> HOW TO COMPLETE THIS TASK:
Go through the entries, filter for the word "DataWidth", and copy every line that has it.

> Image and design file data:
___
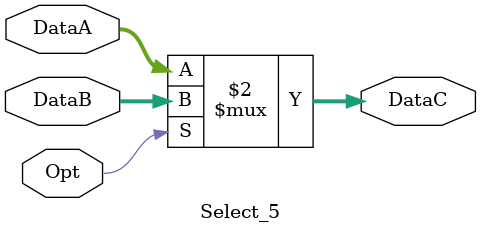
<source format=v>
`timescale 1ns / 1ps


module Select_5(
    input Opt,
    input[4:0] DataA,
    input[4:0] DataB,
    output[4:0] DataC
    );
  assign DataC = (Opt == 1'b0 ? DataA : DataB);
endmodule

</source>
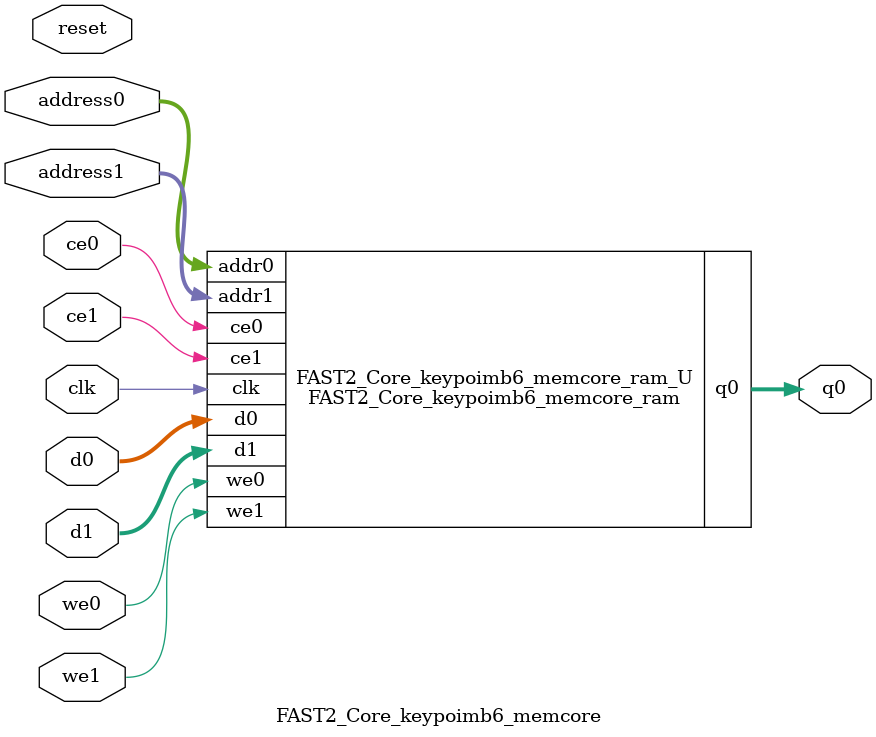
<source format=v>

`timescale 1 ns / 1 ps
module FAST2_Core_keypoimb6_memcore_ram (addr0, ce0, d0, we0, q0, addr1, ce1, d1, we1,  clk);

parameter DWIDTH = 16;
parameter AWIDTH = 11;
parameter MEM_SIZE = 2000;

input[AWIDTH-1:0] addr0;
input ce0;
input[DWIDTH-1:0] d0;
input we0;
output reg[DWIDTH-1:0] q0;
input[AWIDTH-1:0] addr1;
input ce1;
input[DWIDTH-1:0] d1;
input we1;
input clk;

(* ram_style = "block" *)reg [DWIDTH-1:0] ram[0:MEM_SIZE-1];




always @(posedge clk)  
begin 
    if (ce0) 
    begin
        if (we0) 
        begin 
            ram[addr0] <= d0; 
            q0 <= d0;
        end 
        else 
            q0 <= ram[addr0];
    end
end


always @(posedge clk)  
begin 
    if (ce1) 
    begin
        if (we1) 
        begin 
            ram[addr1] <= d1; 
        end 
    end
end


endmodule


`timescale 1 ns / 1 ps
module FAST2_Core_keypoimb6_memcore(
    reset,
    clk,
    address0,
    ce0,
    we0,
    d0,
    q0,
    address1,
    ce1,
    we1,
    d1);

parameter DataWidth = 32'd16;
parameter AddressRange = 32'd2000;
parameter AddressWidth = 32'd11;
input reset;
input clk;
input[AddressWidth - 1:0] address0;
input ce0;
input we0;
input[DataWidth - 1:0] d0;
output[DataWidth - 1:0] q0;
input[AddressWidth - 1:0] address1;
input ce1;
input we1;
input[DataWidth - 1:0] d1;



FAST2_Core_keypoimb6_memcore_ram FAST2_Core_keypoimb6_memcore_ram_U(
    .clk( clk ),
    .addr0( address0 ),
    .ce0( ce0 ),
    .we0( we0 ),
    .d0( d0 ),
    .q0( q0 ),
    .addr1( address1 ),
    .ce1( ce1 ),
    .we1( we1 ),
    .d1( d1 ));

endmodule


</source>
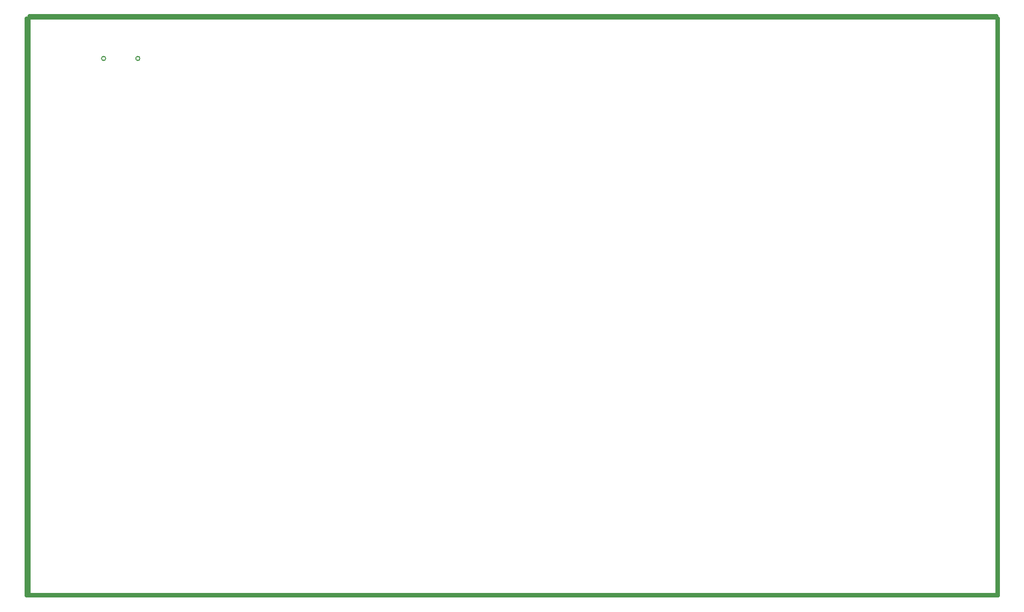
<source format=gko>
G04*
G04 #@! TF.GenerationSoftware,Altium Limited,Altium Designer,18.1.9 (240)*
G04*
G04 Layer_Color=16711935*
%FSLAX24Y24*%
%MOIN*%
G70*
G01*
G75*
%ADD18C,0.0050*%
%ADD21C,0.0200*%
D18*
X7376Y35614D02*
G03*
X7376Y35614I-138J0D01*
G01*
X5100D02*
G03*
X5100Y35614I-138J0D01*
G01*
D21*
X-0Y38450D02*
X64300Y38450D01*
X-0Y38450D02*
X0Y0D01*
X64300D01*
X64300Y38450D02*
X64300Y0D01*
X-200Y38300D02*
X-200Y-100D01*
X-200Y38300D02*
X64400D01*
X64400Y-100D01*
X-200D02*
X64400D01*
M02*

</source>
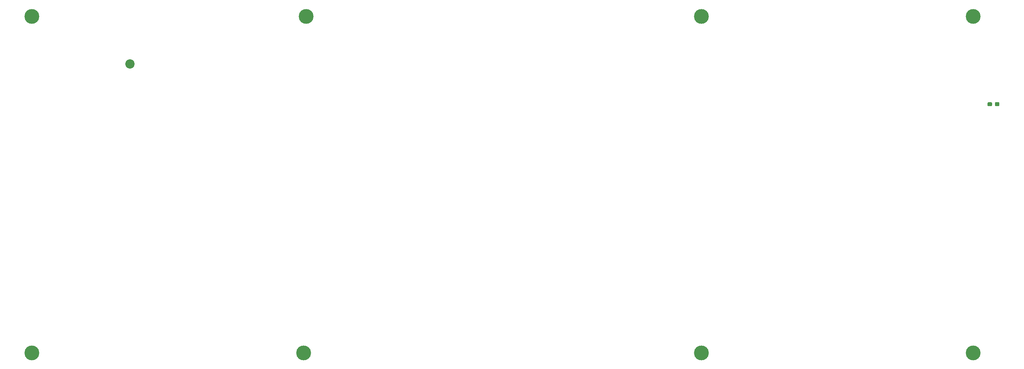
<source format=gbr>
G04 #@! TF.GenerationSoftware,KiCad,Pcbnew,(5.1.4-0)*
G04 #@! TF.CreationDate,2021-11-04T10:19:40-05:00*
G04 #@! TF.ProjectId,bottom_plate,626f7474-6f6d-45f7-906c-6174652e6b69,rev?*
G04 #@! TF.SameCoordinates,Original*
G04 #@! TF.FileFunction,Soldermask,Top*
G04 #@! TF.FilePolarity,Negative*
%FSLAX46Y46*%
G04 Gerber Fmt 4.6, Leading zero omitted, Abs format (unit mm)*
G04 Created by KiCad (PCBNEW (5.1.4-0)) date 2021-11-04 10:19:40*
%MOMM*%
%LPD*%
G04 APERTURE LIST*
%ADD10C,0.100000*%
%ADD11C,0.950000*%
%ADD12C,3.500000*%
%ADD13C,2.200000*%
G04 APERTURE END LIST*
D10*
G36*
X389951468Y-59045048D02*
G01*
X389974523Y-59048467D01*
X389997132Y-59054131D01*
X390019076Y-59061983D01*
X390040146Y-59071948D01*
X390060137Y-59083930D01*
X390078857Y-59097814D01*
X390096127Y-59113466D01*
X390111779Y-59130736D01*
X390125663Y-59149456D01*
X390137645Y-59169447D01*
X390147610Y-59190517D01*
X390155462Y-59212461D01*
X390161126Y-59235070D01*
X390164545Y-59258125D01*
X390165689Y-59281404D01*
X390165689Y-59756404D01*
X390164545Y-59779683D01*
X390161126Y-59802738D01*
X390155462Y-59825347D01*
X390147610Y-59847291D01*
X390137645Y-59868361D01*
X390125663Y-59888352D01*
X390111779Y-59907072D01*
X390096127Y-59924342D01*
X390078857Y-59939994D01*
X390060137Y-59953878D01*
X390040146Y-59965860D01*
X390019076Y-59975825D01*
X389997132Y-59983677D01*
X389974523Y-59989341D01*
X389951468Y-59992760D01*
X389928189Y-59993904D01*
X389353189Y-59993904D01*
X389329910Y-59992760D01*
X389306855Y-59989341D01*
X389284246Y-59983677D01*
X389262302Y-59975825D01*
X389241232Y-59965860D01*
X389221241Y-59953878D01*
X389202521Y-59939994D01*
X389185251Y-59924342D01*
X389169599Y-59907072D01*
X389155715Y-59888352D01*
X389143733Y-59868361D01*
X389133768Y-59847291D01*
X389125916Y-59825347D01*
X389120252Y-59802738D01*
X389116833Y-59779683D01*
X389115689Y-59756404D01*
X389115689Y-59281404D01*
X389116833Y-59258125D01*
X389120252Y-59235070D01*
X389125916Y-59212461D01*
X389133768Y-59190517D01*
X389143733Y-59169447D01*
X389155715Y-59149456D01*
X389169599Y-59130736D01*
X389185251Y-59113466D01*
X389202521Y-59097814D01*
X389221241Y-59083930D01*
X389241232Y-59071948D01*
X389262302Y-59061983D01*
X389284246Y-59054131D01*
X389306855Y-59048467D01*
X389329910Y-59045048D01*
X389353189Y-59043904D01*
X389928189Y-59043904D01*
X389951468Y-59045048D01*
X389951468Y-59045048D01*
G37*
D11*
X389640689Y-59518904D03*
D10*
G36*
X388201468Y-59045048D02*
G01*
X388224523Y-59048467D01*
X388247132Y-59054131D01*
X388269076Y-59061983D01*
X388290146Y-59071948D01*
X388310137Y-59083930D01*
X388328857Y-59097814D01*
X388346127Y-59113466D01*
X388361779Y-59130736D01*
X388375663Y-59149456D01*
X388387645Y-59169447D01*
X388397610Y-59190517D01*
X388405462Y-59212461D01*
X388411126Y-59235070D01*
X388414545Y-59258125D01*
X388415689Y-59281404D01*
X388415689Y-59756404D01*
X388414545Y-59779683D01*
X388411126Y-59802738D01*
X388405462Y-59825347D01*
X388397610Y-59847291D01*
X388387645Y-59868361D01*
X388375663Y-59888352D01*
X388361779Y-59907072D01*
X388346127Y-59924342D01*
X388328857Y-59939994D01*
X388310137Y-59953878D01*
X388290146Y-59965860D01*
X388269076Y-59975825D01*
X388247132Y-59983677D01*
X388224523Y-59989341D01*
X388201468Y-59992760D01*
X388178189Y-59993904D01*
X387603189Y-59993904D01*
X387579910Y-59992760D01*
X387556855Y-59989341D01*
X387534246Y-59983677D01*
X387512302Y-59975825D01*
X387491232Y-59965860D01*
X387471241Y-59953878D01*
X387452521Y-59939994D01*
X387435251Y-59924342D01*
X387419599Y-59907072D01*
X387405715Y-59888352D01*
X387393733Y-59868361D01*
X387383768Y-59847291D01*
X387375916Y-59825347D01*
X387370252Y-59802738D01*
X387366833Y-59779683D01*
X387365689Y-59756404D01*
X387365689Y-59281404D01*
X387366833Y-59258125D01*
X387370252Y-59235070D01*
X387375916Y-59212461D01*
X387383768Y-59190517D01*
X387393733Y-59169447D01*
X387405715Y-59149456D01*
X387419599Y-59130736D01*
X387435251Y-59113466D01*
X387452521Y-59097814D01*
X387471241Y-59083930D01*
X387491232Y-59071948D01*
X387512302Y-59061983D01*
X387534246Y-59054131D01*
X387556855Y-59048467D01*
X387579910Y-59045048D01*
X387603189Y-59043904D01*
X388178189Y-59043904D01*
X388201468Y-59045048D01*
X388201468Y-59045048D01*
G37*
D11*
X387890689Y-59518904D03*
D12*
X319709314Y-118454824D03*
X319709381Y-38682951D03*
X225649927Y-118454824D03*
X226245240Y-38683016D03*
X161356123Y-118454824D03*
X161356322Y-38683016D03*
X384003010Y-38683016D03*
X384003010Y-118454824D03*
D13*
X184573490Y-49993944D03*
M02*

</source>
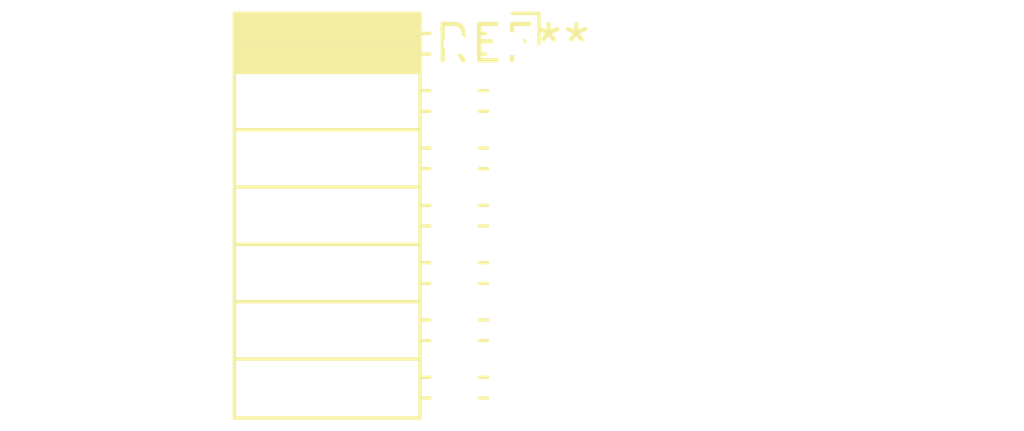
<source format=kicad_pcb>
(kicad_pcb (version 20240108) (generator pcbnew)

  (general
    (thickness 1.6)
  )

  (paper "A4")
  (layers
    (0 "F.Cu" signal)
    (31 "B.Cu" signal)
    (32 "B.Adhes" user "B.Adhesive")
    (33 "F.Adhes" user "F.Adhesive")
    (34 "B.Paste" user)
    (35 "F.Paste" user)
    (36 "B.SilkS" user "B.Silkscreen")
    (37 "F.SilkS" user "F.Silkscreen")
    (38 "B.Mask" user)
    (39 "F.Mask" user)
    (40 "Dwgs.User" user "User.Drawings")
    (41 "Cmts.User" user "User.Comments")
    (42 "Eco1.User" user "User.Eco1")
    (43 "Eco2.User" user "User.Eco2")
    (44 "Edge.Cuts" user)
    (45 "Margin" user)
    (46 "B.CrtYd" user "B.Courtyard")
    (47 "F.CrtYd" user "F.Courtyard")
    (48 "B.Fab" user)
    (49 "F.Fab" user)
    (50 "User.1" user)
    (51 "User.2" user)
    (52 "User.3" user)
    (53 "User.4" user)
    (54 "User.5" user)
    (55 "User.6" user)
    (56 "User.7" user)
    (57 "User.8" user)
    (58 "User.9" user)
  )

  (setup
    (pad_to_mask_clearance 0)
    (pcbplotparams
      (layerselection 0x00010fc_ffffffff)
      (plot_on_all_layers_selection 0x0000000_00000000)
      (disableapertmacros false)
      (usegerberextensions false)
      (usegerberattributes false)
      (usegerberadvancedattributes false)
      (creategerberjobfile false)
      (dashed_line_dash_ratio 12.000000)
      (dashed_line_gap_ratio 3.000000)
      (svgprecision 4)
      (plotframeref false)
      (viasonmask false)
      (mode 1)
      (useauxorigin false)
      (hpglpennumber 1)
      (hpglpenspeed 20)
      (hpglpendiameter 15.000000)
      (dxfpolygonmode false)
      (dxfimperialunits false)
      (dxfusepcbnewfont false)
      (psnegative false)
      (psa4output false)
      (plotreference false)
      (plotvalue false)
      (plotinvisibletext false)
      (sketchpadsonfab false)
      (subtractmaskfromsilk false)
      (outputformat 1)
      (mirror false)
      (drillshape 1)
      (scaleselection 1)
      (outputdirectory "")
    )
  )

  (net 0 "")

  (footprint "PinSocket_2x07_P2.00mm_Horizontal" (layer "F.Cu") (at 0 0))

)

</source>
___
> SOLUTION TO THIS PROBLEM:
parameter DataWidth = 32'd16;
input[DataWidth - 1:0] d0;
output[DataWidth - 1:0] q0;
input[DataWidth - 1:0] d1;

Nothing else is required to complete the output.